What you have to do » All lines with the word "each" must be pulled from the entries below.

╭─ Raw data

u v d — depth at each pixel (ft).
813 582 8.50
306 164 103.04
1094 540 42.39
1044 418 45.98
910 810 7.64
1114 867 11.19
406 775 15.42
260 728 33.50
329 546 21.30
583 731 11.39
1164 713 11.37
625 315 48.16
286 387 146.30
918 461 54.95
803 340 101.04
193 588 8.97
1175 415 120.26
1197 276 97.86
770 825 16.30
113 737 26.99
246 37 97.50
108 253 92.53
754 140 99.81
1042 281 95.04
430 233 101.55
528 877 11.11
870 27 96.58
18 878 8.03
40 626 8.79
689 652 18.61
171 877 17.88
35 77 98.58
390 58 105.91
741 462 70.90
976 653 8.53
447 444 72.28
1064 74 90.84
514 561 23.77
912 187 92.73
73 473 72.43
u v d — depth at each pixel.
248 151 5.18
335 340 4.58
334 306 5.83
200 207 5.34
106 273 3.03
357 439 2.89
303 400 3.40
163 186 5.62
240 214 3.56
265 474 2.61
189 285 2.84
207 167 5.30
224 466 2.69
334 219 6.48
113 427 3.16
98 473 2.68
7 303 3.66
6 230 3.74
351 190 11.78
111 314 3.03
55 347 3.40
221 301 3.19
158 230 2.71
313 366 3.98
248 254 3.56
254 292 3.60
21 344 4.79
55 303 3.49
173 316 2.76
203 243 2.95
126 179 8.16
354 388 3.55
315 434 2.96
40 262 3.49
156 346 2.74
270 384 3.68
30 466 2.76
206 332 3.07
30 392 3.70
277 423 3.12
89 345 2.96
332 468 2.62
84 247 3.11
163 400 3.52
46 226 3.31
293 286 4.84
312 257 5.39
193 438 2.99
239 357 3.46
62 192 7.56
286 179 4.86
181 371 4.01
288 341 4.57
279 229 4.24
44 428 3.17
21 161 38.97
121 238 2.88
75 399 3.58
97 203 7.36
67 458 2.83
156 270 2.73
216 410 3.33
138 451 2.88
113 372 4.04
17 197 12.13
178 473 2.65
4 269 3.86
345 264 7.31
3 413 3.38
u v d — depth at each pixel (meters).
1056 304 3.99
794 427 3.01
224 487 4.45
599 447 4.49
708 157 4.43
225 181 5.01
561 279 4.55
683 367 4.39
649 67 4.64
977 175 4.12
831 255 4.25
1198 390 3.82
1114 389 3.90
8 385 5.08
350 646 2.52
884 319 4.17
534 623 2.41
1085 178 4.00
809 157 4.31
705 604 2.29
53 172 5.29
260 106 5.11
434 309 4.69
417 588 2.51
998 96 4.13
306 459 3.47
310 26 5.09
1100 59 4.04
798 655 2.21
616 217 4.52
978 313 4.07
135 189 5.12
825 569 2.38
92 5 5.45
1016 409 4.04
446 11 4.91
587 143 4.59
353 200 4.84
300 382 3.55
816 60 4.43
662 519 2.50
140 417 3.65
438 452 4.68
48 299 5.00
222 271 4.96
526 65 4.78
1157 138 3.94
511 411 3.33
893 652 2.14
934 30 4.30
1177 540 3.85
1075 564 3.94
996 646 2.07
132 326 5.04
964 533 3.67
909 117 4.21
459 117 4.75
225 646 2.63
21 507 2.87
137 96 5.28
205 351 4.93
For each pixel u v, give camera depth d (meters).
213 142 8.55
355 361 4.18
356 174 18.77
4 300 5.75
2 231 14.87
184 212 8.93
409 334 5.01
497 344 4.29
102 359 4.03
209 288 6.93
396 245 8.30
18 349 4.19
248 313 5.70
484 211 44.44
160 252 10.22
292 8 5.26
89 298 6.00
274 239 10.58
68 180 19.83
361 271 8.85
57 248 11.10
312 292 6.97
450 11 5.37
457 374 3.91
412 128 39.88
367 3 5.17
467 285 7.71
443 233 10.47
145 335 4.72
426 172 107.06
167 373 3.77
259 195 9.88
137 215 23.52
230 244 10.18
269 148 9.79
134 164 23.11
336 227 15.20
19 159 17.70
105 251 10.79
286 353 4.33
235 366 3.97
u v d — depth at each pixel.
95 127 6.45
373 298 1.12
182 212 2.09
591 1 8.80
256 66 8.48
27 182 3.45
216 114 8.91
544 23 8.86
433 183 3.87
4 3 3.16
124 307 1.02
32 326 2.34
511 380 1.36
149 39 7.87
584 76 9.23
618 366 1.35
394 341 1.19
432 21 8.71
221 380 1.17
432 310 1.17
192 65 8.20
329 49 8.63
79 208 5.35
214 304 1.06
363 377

╰─

Exercise solution »
u v d — depth at each pixel (ft).
u v d — depth at each pixel.
u v d — depth at each pixel (meters).
For each pixel u v, give camera depth d (meters).
u v d — depth at each pixel.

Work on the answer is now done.